Records to process.
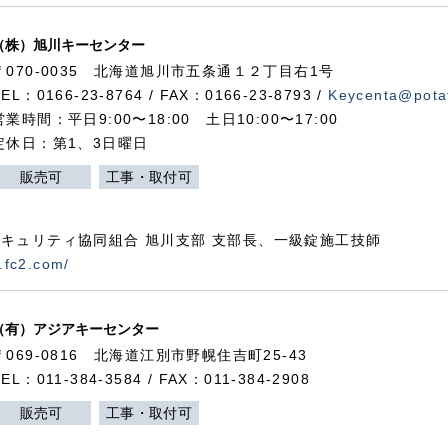
（株）旭川キーセンター
〒070-0035 北海道旭川市五条通１２丁目右1号
TEL：0166-23-8764 / FAX：0166-23-8793 /
Keycenta@potat
営業時間：平日9:00〜18:00 土日10:00〜17:00
定休日：第1、3日曜日
販売可
工事・取付可
キュリティ協同組合 旭川支部 支部長、一級錠施工技師
.fc2.com/
（有）アジアキーセンター
〒069-0816 北海道江別市野幌住吉町25-43
TEL：011-384-3584 / FAX：011-384-2908
販売可
工事・取付可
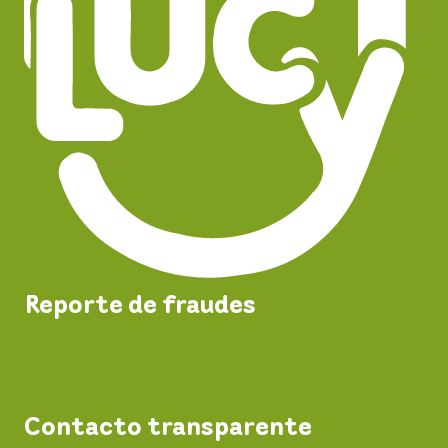
Reporte de fraudes
Reporta fraudes en el servicio
Registro de PQRS
Contacto transparente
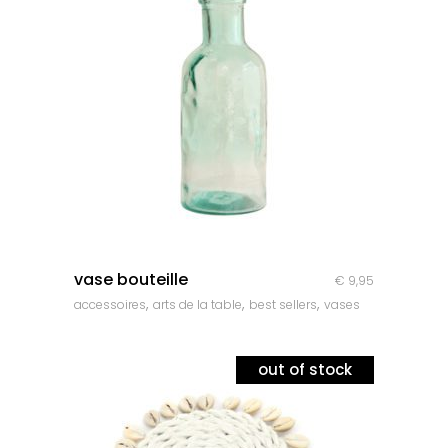
quick look
vase bouteille
€
9,95
,
,
,
accessoires
arts de la table
best sellers
vases
out of stock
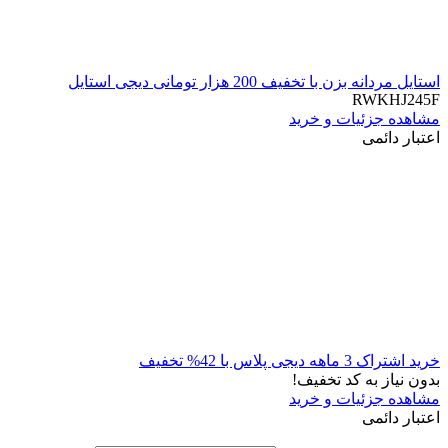
استایل مردانه بزن با تخفیف 200 هزار تومانی دیجی استایل
RWKHJ245F
مشاهده جزئیات و خرید
اعتبار دائمی
خرید اشتراک 3 ماهه دیجی پلاس با 42% تخفیف
بدون نیاز به کد تخفیف!
مشاهده جزئیات و خرید
اعتبار دائمی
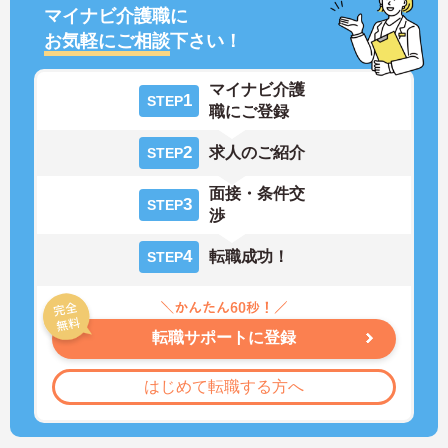
マイナビ介護職に
お気軽にご相談
下さい！
マイナビ介護
1
STEP
職にご登録
2
求人のご紹介
STEP
面接・条件交
3
STEP
渉
4
転職成功！
STEP
転職サポートに登録
はじめて転職する方へ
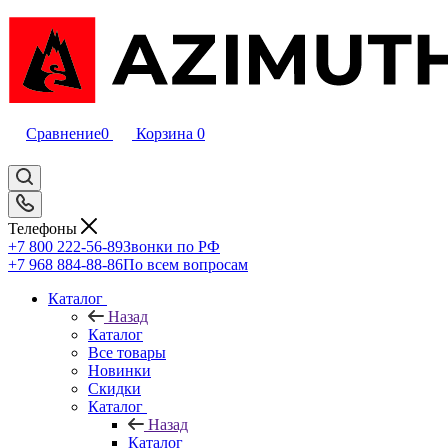
Сравнение
0
Корзина
0
Телефоны
+7 800 222-56-89
Звонки по РФ
+7 968 884-88-86
По всем вопросам
Каталог
Назад
Каталог
Все товары
Новинки
Скидки
Каталог
Назад
Каталог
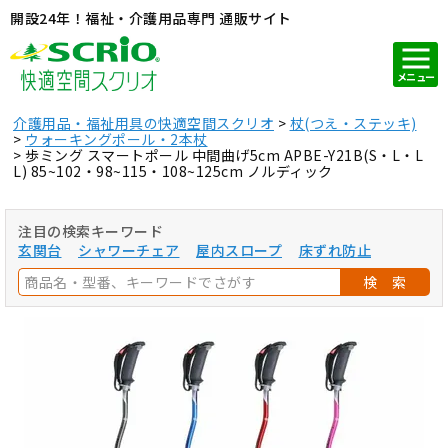
開設24年！福祉・介護用品専門 通販サイト
メニュー
介護用品・福祉用具の快適空間スクリオ
杖(つえ・ステッキ)
ウォーキングポール・2本杖
歩ミング スマートポール 中間曲げ5cm APBE-Y21B(S・L・L
L) 85~102・98~115・108~125cm ノルディック
注目の検索キーワード
玄関台
シャワーチェア
屋内スロープ
床ずれ防止
検 索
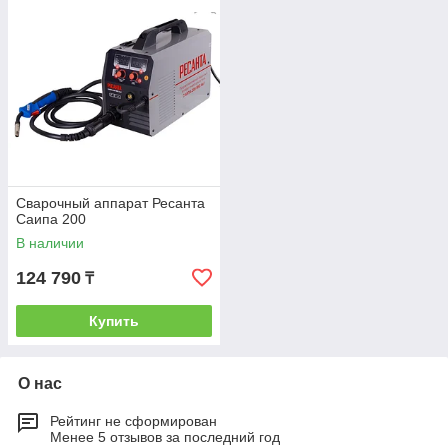
Сварочный аппарат Ресанта
Саипа 200
В наличии
124 790
₸
Купить
О нас
Рейтинг не сформирован
Менее 5 отзывов за последний год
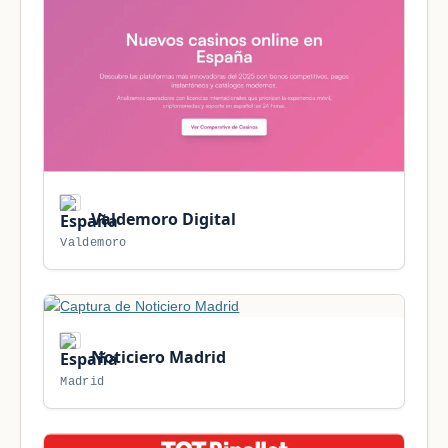
Valdemoro Digital
Valdemoro
Noticiero Madrid
Madrid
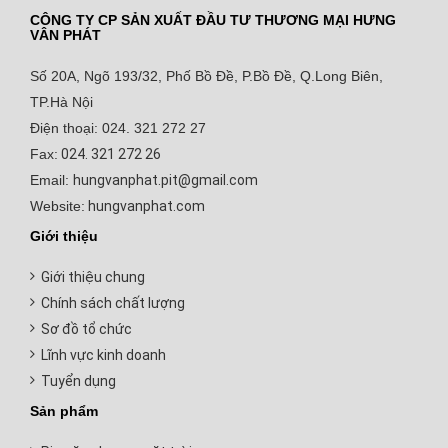
CÔNG TY CP SẢN XUẤT ĐẦU TƯ THƯƠNG MẠI HƯNG
VÂN PHÁT
Số 20A, Ngõ 193/32, Phố Bồ Đề, P.Bồ Đề, Q.Long Biên,
TP.Hà Nội
Điện thoại: 024. 321 272 27
Fax:
024. 321 272 26
Email:
hungvanphat.pit@gmail.com
Website:
hungvanphat.com
Giới thiệu
Giới thiệu chung
Chính sách chất lượng
Sơ đồ tổ chức
Lĩnh vực kinh doanh
Tuyển dụng
Sản phẩm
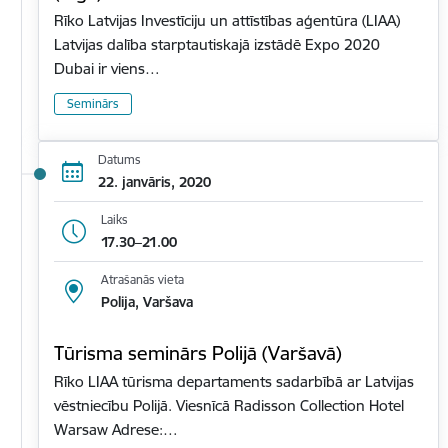
Rīko Latvijas Investīciju un attīstības aģentūra (LIAA)
Latvijas dalība starptautiskajā izstādē Expo 2020
Dubai ir viens…
Seminārs
Datums
22. janvāris, 2020
Laiks
17.30–21.00
Atrašanās vieta
Polija, Varšava
Tūrisma seminārs Polijā (Varšavā)
Rīko LIAA tūrisma departaments sadarbībā ar Latvijas
vēstniecību Polijā. Viesnīcā Radisson Collection Hotel
Warsaw Adrese:…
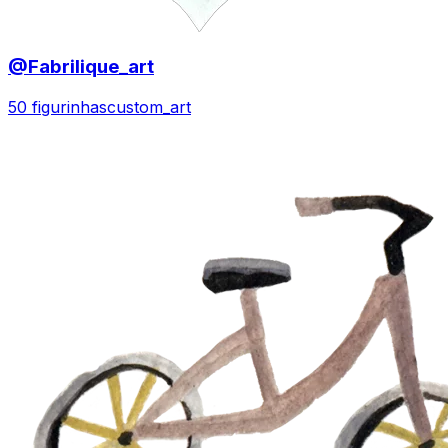
@Fabrilique_art
50 figurinhas
custom_art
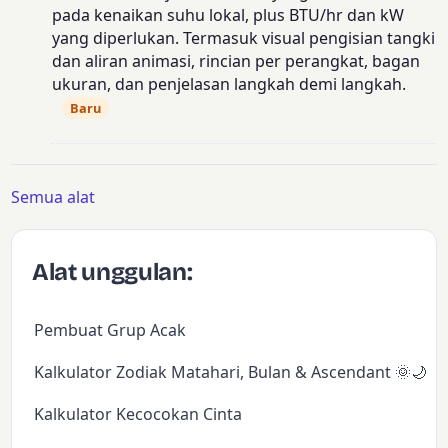
pada kenaikan suhu lokal, plus BTU/hr dan kW
yang diperlukan. Termasuk visual pengisian tangki
dan aliran animasi, rincian per perangkat, bagan
ukuran, dan penjelasan langkah demi langkah.
Baru
Semua alat
Alat unggulan:
Pembuat Grup Acak
Kalkulator Zodiak Matahari, Bulan & Ascendant 🌞🌙✨
Kalkulator Kecocokan Cinta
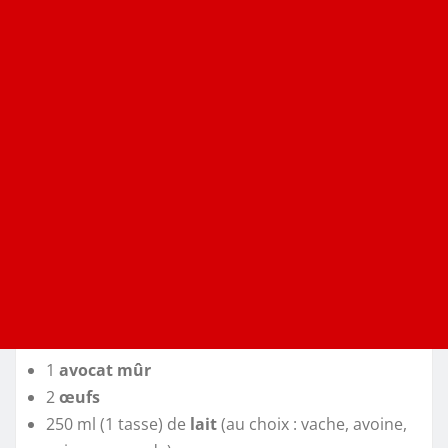
1
avocat mûr
2
œufs
250 ml (1 tasse) de
lait
(au choix : vache, avoine,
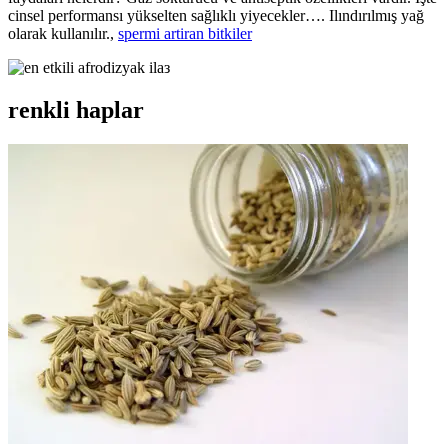
cinsel performansı yükselten sağlıklı yiyecekler…. Ilındırılmış yağ
olarak kullanılır.,
spermi artiran bitkiler
renkli haplar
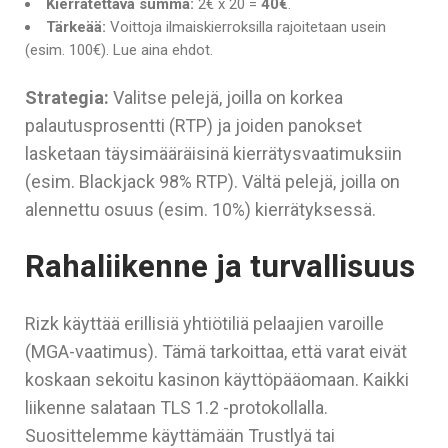
Kierrätettävä summa:
2€ x 20 =
40€
.
Tärkeää:
Voittoja ilmaiskierroksilla rajoitetaan usein
(esim. 100€). Lue aina ehdot.
Strategia:
Valitse pelejä, joilla on korkea
palautusprosentti (RTP) ja joiden panokset
lasketaan täysimääräisinä kierrätysvaatimuksiin
(esim. Blackjack 98% RTP). Vältä pelejä, joilla on
alennettu osuus (esim. 10%) kierrätyksessä.
Rahaliikenne ja turvallisuus
Rizk käyttää erillisiä yhtiötiliä pelaajien varoille
(MGA-vaatimus). Tämä tarkoittaa, että varat eivät
koskaan sekoitu kasinon käyttöpääomaan. Kaikki
liikenne salataan TLS 1.2 -protokollalla.
Suosittelemme käyttämään Trustlyä tai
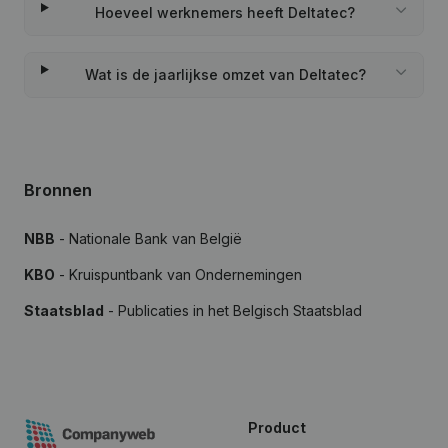
Hoeveel werknemers heeft Deltatec?
Wat is de jaarlijkse omzet van Deltatec?
Bronnen
NBB
- Nationale Bank van België
KBO
- Kruispuntbank van Ondernemingen
Staatsblad
- Publicaties in het Belgisch Staatsblad
Product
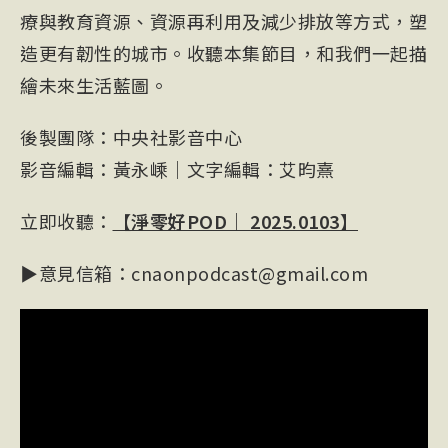
療與教育資源、資源再利用及減少排放等方式，塑
造更有韌性的城市。收聽本集節目，和我們一起描
繪未來生活藍圖。
後製團隊：中央社影音中心
影音編輯：黃永嵊｜文字編輯：艾昀熹
立即收聽：
【淨零好POD｜ 2025.0103】
▶意見信箱：cnaonpodcast@gmail.com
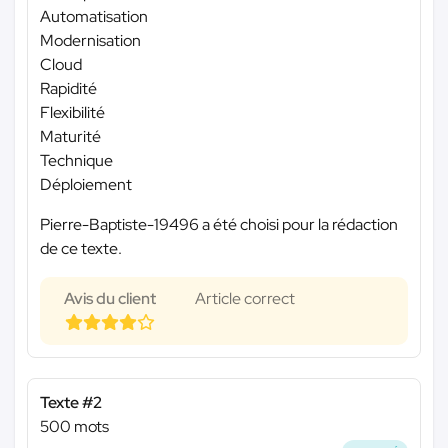
Automatisation
Modernisation
Cloud
Rapidité
Flexibilité
Maturité
Technique
Déploiement
Pierre-Baptiste-19496 a été choisi pour la rédaction
de ce texte.
Avis du client
Article correct
Texte #2
500 mots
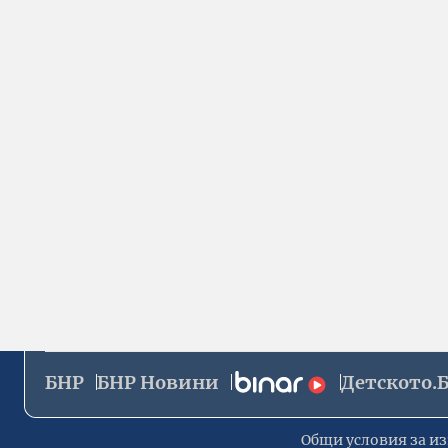
БНР
БНР Новини
Детското.
Общи условия за из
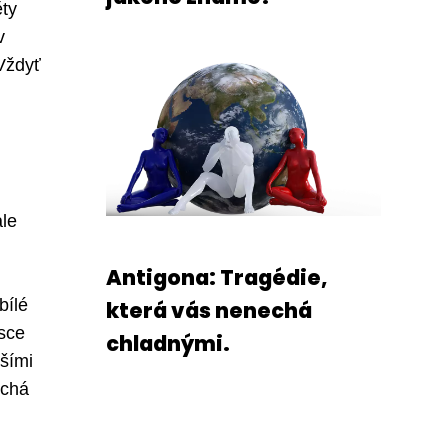
ěty
v
 Vždyť
ale
Antigona: Tragédie,
bílé
která vás nenechá
ásce
chladnými.
lšími
echá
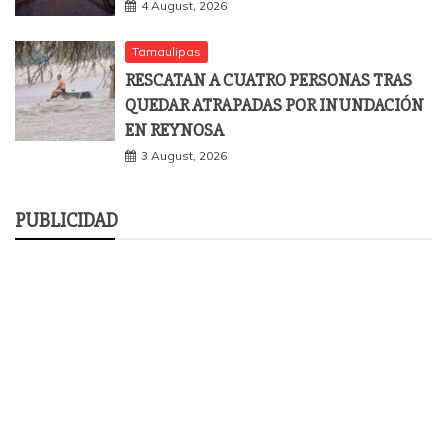
4 August, 2026
Tamaulipas
RESCATAN A CUATRO PERSONAS TRAS
QUEDAR ATRAPADAS POR INUNDACIÓN
EN REYNOSA
3 August, 2026
PUBLICIDAD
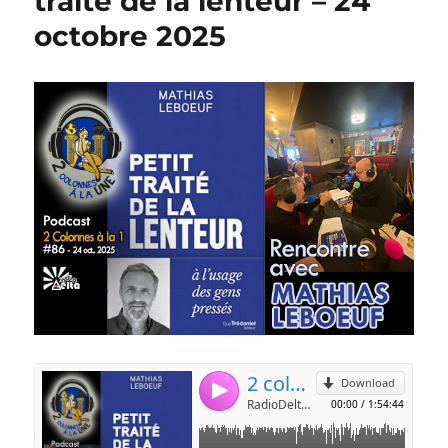
traité de la lenteur – 24
octobre 2025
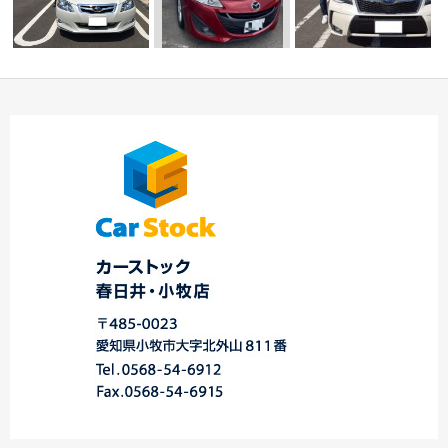
☆Ｎ様 スバル エク
シーガ 御納
登録完了車両ご紹介
☆本日のご納車☆ 春
車！！！…
☆中川・港店☆
日井店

Work request.
Set each line of the records down exactly, leaving every picture out.

Solution.
（株）旭川キーセンター
〒070-0035 北海道旭川市五条通１２丁目右1号
TEL：0166-23-8764 / FAX：0166-23-8793 /
Keycenta@potat
営業時間：平日9:00〜18:00 土日10:00〜17:00
定休日：第1、3日曜日
販売可
工事・取付可
キュリティ協同組合 旭川支部 支部長、一級錠施工技師
.fc2.com/
（有）アジアキーセンター
〒069-0816 北海道江別市野幌住吉町25-43
TEL：011-384-3584 / FAX：011-384-2908
販売可
工事・取付可
Reporte de fraudes
Reporta fraudes en el servicio
Registro de PQRS
Contacto transparente
quick look
vase bouteille
€
9,95
,
,
,
accessoires
arts de la table
best sellers
vases
out of stock
استایل مردانه بزن با تخفیف 200 هزار تومانی دیجی استایل
RWKHJ245F
مشاهده جزئیات و خرید
اعتبار دائمی
خرید اشتراک 3 ماهه دیجی پلاس با 42% تخفیف
بدون نیاز به کد تخفیف!
مشاهده جزئیات و خرید
اعتبار دائمی
マイナビ介護職に
お気軽にご相談
下さい！
マイナビ介護
1
STEP
職にご登録
2
求人のご紹介
STEP
面接・条件交
3
STEP
渉
4
転職成功！
STEP
転職サポートに登録
はじめて転職する方へ
Сравнение
0
Корзина
0
Телефоны
+7 800 222-56-89
Звонки по РФ
+7 968 884-88-86
По всем вопросам
Каталог
Назад
Каталог
Все товары
Новинки
Скидки
Каталог
Назад
Каталог
開設24年！福祉・介護用品専門 通販サイト
メニュー
介護用品・福祉用具の快適空間スクリオ
杖(つえ・ステッキ)
ウォーキングポール・2本杖
歩ミング スマートポール 中間曲げ5cm APBE-Y21B(S・L・L
L) 85~102・98~115・108~125cm ノルディック
注目の検索キーワード
玄関台
シャワーチェア
屋内スロープ
床ずれ防止
検 索
Сварочный аппарат Ресанта
Саипа 200
В наличии
124 790
₸
Купить
О нас
Рейтинг не сформирован
Менее 5 отзывов за последний год
Valdemoro Digital
Valdemoro
Noticiero Madrid
Madrid
CÔNG TY CP SẢN XUẤT ĐẦU TƯ THƯƠNG MẠI HƯNG
VÂN PHÁT
Số 20A, Ngõ 193/32, Phố Bồ Đề, P.Bồ Đề, Q.Long Biên,
TP.Hà Nội
Điện thoại: 024. 321 272 27
Fax:
024. 321 272 26
Email:
hungvanphat.pit@gmail.com
Website:
hungvanphat.com
Giới thiệu
Giới thiệu chung
Chính sách chất lượng
Sơ đồ tổ chức
Lĩnh vực kinh doanh
Tuyển dụng
Sản phẩm
Rīko Latvijas Investīciju un attīstības aģentūra (LIAA)
Latvijas dalība starptautiskajā izstādē Expo 2020
Dubai ir viens…
Seminārs
Datums
22. janvāris, 2020
Laiks
17.30–21.00
Atrašanās vieta
Polija, Varšava
Tūrisma seminārs Polijā (Varšavā)
Rīko LIAA tūrisma departaments sadarbībā ar Latvijas
vēstniecību Polijā. Viesnīcā Radisson Collection Hotel
Warsaw Adrese:…
@Fabrilique_art
50 figurinhas
custom_art
pada kenaikan suhu lokal, plus BTU/hr dan kW
yang diperlukan. Termasuk visual pengisian tangki
dan aliran animasi, rincian per perangkat, bagan
ukuran, dan penjelasan langkah demi langkah.
Baru
Semua alat
Alat unggulan:
Pembuat Grup Acak
Kalkulator Zodiak Matahari, Bulan & Ascendant 🌞🌙✨
Kalkulator Kecocokan Cinta
1
avocat mûr
2
œufs
250 ml (1 tasse) de
lait
(au choix : vache, avoine,
cinsel performansı yükselten sağlıklı yiyecekler…. Ilındırılmış yağ
olarak kullanılır.,
spermi artiran bitkiler
renkli haplar
Kierrätettävä summa:
2€ x 20 =
40€
.
Tärkeää:
Voittoja ilmaiskierroksilla rajoitetaan usein
(esim. 100€). Lue aina ehdot.
Strategia:
Valitse pelejä, joilla on korkea
palautusprosentti (RTP) ja joiden panokset
lasketaan täysimääräisinä kierrätysvaatimuksiin
(esim. Blackjack 98% RTP). Vältä pelejä, joilla on
alennettu osuus (esim. 10%) kierrätyksessä.
Rahaliikenne ja turvallisuus
Rizk käyttää erillisiä yhtiötiliä pelaajien varoille
(MGA-vaatimus). Tämä tarkoittaa, että varat eivät
koskaan sekoitu kasinon käyttöpääomaan. Kaikki
liikenne salataan TLS 1.2 -protokollalla.
Suosittelemme käyttämään Trustlyä tai
Hoeveel werknemers heeft Deltatec?
Wat is de jaarlijkse omzet van Deltatec?
Bronnen
NBB
- Nationale Bank van België
KBO
- Kruispuntbank van Ondernemingen
Staatsblad
- Publicaties in het Belgisch Staatsblad
Product
療與教育資源、資源再利用及減少排放等方式，塑
造更有韌性的城市。收聽本集節目，和我們一起描
繪未來生活藍圖。
後製團隊：中央社影音中心
影音編輯：黃永嵊｜文字編輯：艾昀熹
立即收聽：
【淨零好POD｜ 2025.0103】
▶意見信箱：cnaonpodcast@gmail.com
Automatisation
Modernisation
Cloud
Rapidité
Flexibilité
Maturité
Technique
Déploiement
Pierre-Baptiste-19496 a été choisi pour la rédaction
de ce texte.
Avis du client
Article correct
Texte #2
500 mots
БНР
БНР Новини
Детското.
Общи условия за из
ěty
v
 Vždyť
ale
Antigona: Tragédie,
bílé
která vás nenechá
ásce
chladnými.
lšími
echá
4 August, 2026
Tamaulipas
RESCATAN A CUATRO PERSONAS TRAS
QUEDAR ATRAPADAS POR INUNDACIÓN
EN REYNOSA
3 August, 2026
PUBLICIDAD
traité de la lenteur – 24
octobre 2025
☆Ｎ様 スバル エク
シーガ 御納
登録完了車両ご紹介
☆本日のご納車☆ 春
車！！！…
☆中川・港店☆
日井店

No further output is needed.